## Excerpt to read
begin
Next time I will try to have a better attitude about not having electricity.  I also learned to keep my dairy products in the freezer so that they may last longer.  I'm hoping that by the time the next storm comes I'll be able to afford some battery powered lanterns and a battery powered am radio.  Maybe next time I'll also try to divide my time better.  Only relying on Ray's family can be draining for everyone.

Monday, October 29, 2012

From Chaos to Calmness

Working in a special needs classroom has its challenges.  Working with a nonverbal autistic child who is not happy can be overwhelmingly frustrating.  This past Tues and Wed, J. had major meltdowns at lunch and when I say major meltdown I mean that one moment he seems fine and the next he's jumping up and down, screaming, and trying to scratch and bite anyone who's around.  Now I am very familiar with handling one of J's meltdown in the classroom.  Usually I know exactly why he's melting down and can get him away from people and calmed down after several LONG minutes.  A meltdown in the cafeteria is harder to deal with because the space is significantly larger, there are far more people around, and the other assistant I was working with doesn't have a clue as to how to handle these situation.  In these sorts of situations my two main goals is to keep everyone close to J as safe as possible and to get Kerri (his teacher for the past 4 years).  I knew we were in trouble when J went to bite Kerri several times on Wed.  During the past 3 years I have NEVER seen him try to bite her as she's pretty much his second mom.  Even Kerri didn't know what was wrong with J.

By the end of Wed I was more than exhausted.  As soon as I got in my car after school the tears started.  I felt completely hopeless and I really didn't want to go to work the next day.  In fact, I wasn't even sure I wanted to continue working with kids.  It was just one of those days.  I started praying - praying for clarity, for J to be calm, cooperative, and peaceful, for continued protection, and for a renewed passion.

Thursday morning J came into school calmly and things seemed to going as smoothly as possible.  I went to lunch and when I came back it was recess time for the kids.  I learned that while I was gone J had another tantrum.  As we were coming in from recess one of the assistants noticed that J had blood smeared on his cheek.  At first we thought that maybe during his tantrum he had injured himself.  After further inspection we realized that J had lost a tooth.  The loose tooth was what had been bothering him all along.  He had been trying to tell us by occasionally putting our hands on his cheek and his meltdowns were always after he ate something hard or chewy.  Unfortunately we don't always connect the dots :(.

For the remainder of Thursday, both J and I were ecstatic!  In fact, J was even able to mimic "Oh yeah!" in the exact pitch and tone that the OT used.  By the end of Thursday, all of my prayers had been answered :).

Saturday, October 20, 2012

Notable News

It's been a month since my last post because, quite honestly, I've been too tired to construct sentences.  I'm not even sure how to describe my life right now - it's far from dull, that's for sure!  Yesterday we had a ton of rain, which meant that Thursday was unofficially labeled Temper Tantrum Thursday due to pretty much every student losing it at some point during the day.  In case you're wondering, the day before a major storm brings barometric changes which seems to affect autistic children more than others.  Thankfully only one child had a tantrum in which he flipped a table over.  Not a desk, mind you, but one of those round tables where five of six students can work at.  Yep, it was that sort of a day.  Thankfully no one was hurt.
end
Continue the blog posts about working in a special needs classroom, starting right after their last sentence.

## Data provided
begin
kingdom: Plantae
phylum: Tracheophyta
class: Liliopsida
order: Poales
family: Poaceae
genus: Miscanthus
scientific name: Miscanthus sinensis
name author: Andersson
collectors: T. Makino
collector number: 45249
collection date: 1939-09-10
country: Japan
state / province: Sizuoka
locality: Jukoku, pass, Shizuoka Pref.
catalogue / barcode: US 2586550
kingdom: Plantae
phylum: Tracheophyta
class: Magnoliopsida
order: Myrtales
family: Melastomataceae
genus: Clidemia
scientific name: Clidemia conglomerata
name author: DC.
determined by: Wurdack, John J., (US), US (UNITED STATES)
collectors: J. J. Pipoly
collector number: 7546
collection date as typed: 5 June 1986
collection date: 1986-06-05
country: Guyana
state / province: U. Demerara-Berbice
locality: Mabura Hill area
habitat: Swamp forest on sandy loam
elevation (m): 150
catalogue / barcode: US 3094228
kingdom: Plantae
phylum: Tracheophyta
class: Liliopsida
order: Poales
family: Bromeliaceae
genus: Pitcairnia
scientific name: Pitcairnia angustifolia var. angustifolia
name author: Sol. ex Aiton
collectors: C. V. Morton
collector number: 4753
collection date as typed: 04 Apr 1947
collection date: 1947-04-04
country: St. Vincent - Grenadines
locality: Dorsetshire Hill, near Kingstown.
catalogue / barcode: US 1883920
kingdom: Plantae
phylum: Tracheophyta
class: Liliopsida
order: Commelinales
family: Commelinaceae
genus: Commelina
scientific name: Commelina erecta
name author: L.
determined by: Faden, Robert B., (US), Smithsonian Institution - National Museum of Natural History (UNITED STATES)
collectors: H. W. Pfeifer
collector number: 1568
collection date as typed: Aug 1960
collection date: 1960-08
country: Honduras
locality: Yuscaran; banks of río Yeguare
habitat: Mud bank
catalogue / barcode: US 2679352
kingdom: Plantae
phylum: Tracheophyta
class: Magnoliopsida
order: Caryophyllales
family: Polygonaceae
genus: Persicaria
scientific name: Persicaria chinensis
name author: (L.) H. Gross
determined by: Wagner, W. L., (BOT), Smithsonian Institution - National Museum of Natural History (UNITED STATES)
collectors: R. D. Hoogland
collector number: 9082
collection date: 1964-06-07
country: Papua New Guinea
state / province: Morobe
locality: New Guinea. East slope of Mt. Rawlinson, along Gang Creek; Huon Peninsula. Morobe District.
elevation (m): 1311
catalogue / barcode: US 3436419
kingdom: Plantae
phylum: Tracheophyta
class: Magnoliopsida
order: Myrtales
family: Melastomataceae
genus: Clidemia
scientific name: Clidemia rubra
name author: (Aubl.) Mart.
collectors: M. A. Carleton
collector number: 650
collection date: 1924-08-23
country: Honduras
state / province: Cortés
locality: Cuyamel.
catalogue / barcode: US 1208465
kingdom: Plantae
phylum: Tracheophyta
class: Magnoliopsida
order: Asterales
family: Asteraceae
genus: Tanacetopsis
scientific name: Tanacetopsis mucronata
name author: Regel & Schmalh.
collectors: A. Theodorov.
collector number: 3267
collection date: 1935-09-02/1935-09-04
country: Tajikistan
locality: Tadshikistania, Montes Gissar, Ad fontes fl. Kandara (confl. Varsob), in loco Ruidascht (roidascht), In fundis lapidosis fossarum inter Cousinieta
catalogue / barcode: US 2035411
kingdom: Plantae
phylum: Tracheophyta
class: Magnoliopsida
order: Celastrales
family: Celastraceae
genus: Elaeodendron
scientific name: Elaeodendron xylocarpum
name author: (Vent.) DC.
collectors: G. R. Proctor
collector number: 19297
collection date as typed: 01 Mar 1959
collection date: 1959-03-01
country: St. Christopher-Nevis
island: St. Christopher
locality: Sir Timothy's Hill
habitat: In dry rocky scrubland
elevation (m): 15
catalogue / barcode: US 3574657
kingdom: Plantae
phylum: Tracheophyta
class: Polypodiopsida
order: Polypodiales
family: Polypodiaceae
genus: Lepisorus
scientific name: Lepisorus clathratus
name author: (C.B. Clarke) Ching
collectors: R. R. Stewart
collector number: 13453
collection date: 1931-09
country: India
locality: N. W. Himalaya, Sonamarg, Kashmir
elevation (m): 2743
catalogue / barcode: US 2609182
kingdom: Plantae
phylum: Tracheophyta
end
## Exercise answer
Anyway....I have some great news to announce!!!  The first is that this week I finished paying off the last of my credit card debt.  I started accumulating credit card debt shortly after leaving HeadStart in the summer of 2008.  I think at its max, I was @$2,500 in debt.  This may not sound like alot, but when you are maybe making $1500 a month ($950/975 of which is rent), paying off a credit card seems impossible.  God, however, can overcome the impossible.  Over the past 4 years He has shown me how to come up with a plausible monthly plan for paying off the debt, given me the opportunity to transfer my balance to 0% interest cards, and provided extra funds in order to pay off the balance faster.  I am very happy to not have this burden anymore and look forward to hopefully put the money that I've been using for payments into my savings account.

The second announcement is that my brother got engaged this week :).  The wedding will be sometime next June in the Baltimore area.

Thursday, September 20, 2012

Another School Year Begins...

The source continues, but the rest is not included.